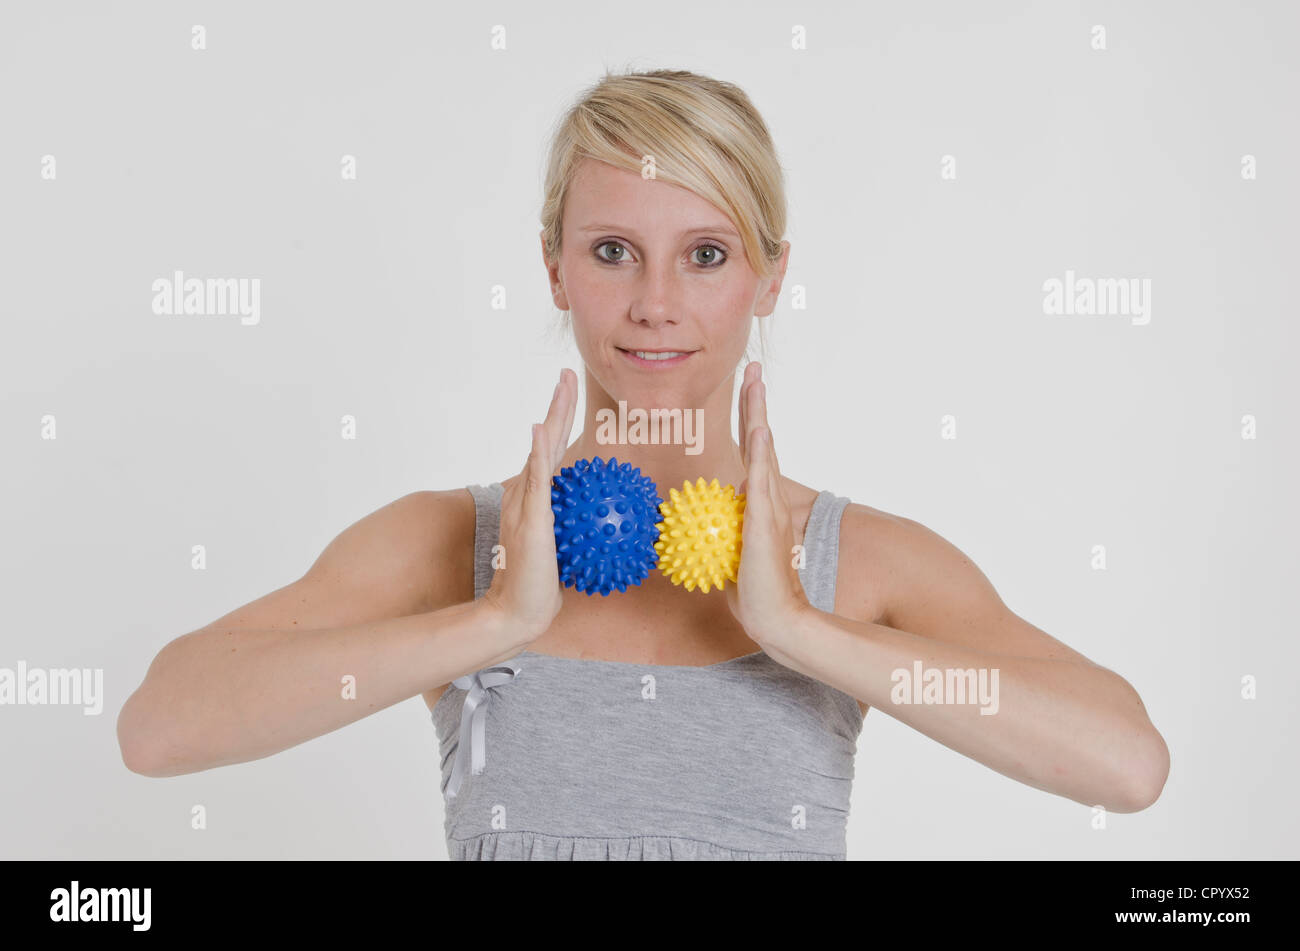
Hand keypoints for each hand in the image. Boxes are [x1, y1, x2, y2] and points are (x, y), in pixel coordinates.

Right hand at [481, 368, 577, 641]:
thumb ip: (576, 529)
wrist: (521, 608)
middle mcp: (527, 491)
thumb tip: (606, 522)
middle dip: (557, 403)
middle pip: (545, 438)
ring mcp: (525, 500)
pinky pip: (534, 478)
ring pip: (541, 449)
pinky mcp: (526, 514)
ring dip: (551, 415)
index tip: (571, 393)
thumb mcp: (565, 550)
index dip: (561, 420)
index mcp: (537, 496)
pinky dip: (535, 453)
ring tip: (559, 386)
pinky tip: (537, 431)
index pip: (553, 450)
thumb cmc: (542, 583)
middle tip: (566, 372)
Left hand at [726, 362, 811, 645]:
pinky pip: (762, 481)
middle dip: (757, 404)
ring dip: (759, 415)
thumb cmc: (749, 591)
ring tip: (756, 382)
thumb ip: (711, 534)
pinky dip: (761, 454)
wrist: (776, 617)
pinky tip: (759, 432)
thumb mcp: (724, 554)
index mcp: (758, 503)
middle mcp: (768, 498)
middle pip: (761, 440)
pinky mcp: (766, 521)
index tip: (744, 393)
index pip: (751, 454)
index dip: (747, 423)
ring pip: (764, 451)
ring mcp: (770, 507)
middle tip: (754, 369)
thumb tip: (682, 526)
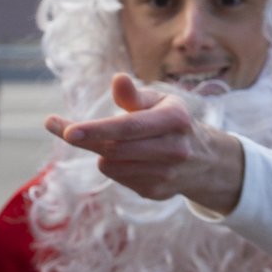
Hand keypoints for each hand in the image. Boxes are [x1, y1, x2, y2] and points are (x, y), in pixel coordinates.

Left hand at [45, 73, 244, 213]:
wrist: (205, 160)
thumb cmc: (171, 121)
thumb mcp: (159, 102)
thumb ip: (134, 95)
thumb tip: (118, 79)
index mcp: (175, 119)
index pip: (128, 127)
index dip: (96, 129)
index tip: (67, 132)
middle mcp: (174, 149)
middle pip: (115, 149)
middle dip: (87, 139)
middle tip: (67, 131)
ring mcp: (166, 174)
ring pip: (112, 166)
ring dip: (103, 152)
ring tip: (115, 141)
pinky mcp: (156, 192)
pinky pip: (119, 179)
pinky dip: (115, 166)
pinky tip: (131, 159)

Exercise objective → Retrieve all lines from the data that contain the string "index".

Solution below →
index tip: (571, 393)
index dip: (561, 420)
index mcp: (537, 496)
index pip: (553, 450)
index mcp: (758, 503)
index tip: (744, 393)
index pip: (751, 454)
index dip: (747, 423)
index mcp: (175, 119)
index pip: (128, 127)
index dip: (96, 129)
index tip: (67, 132)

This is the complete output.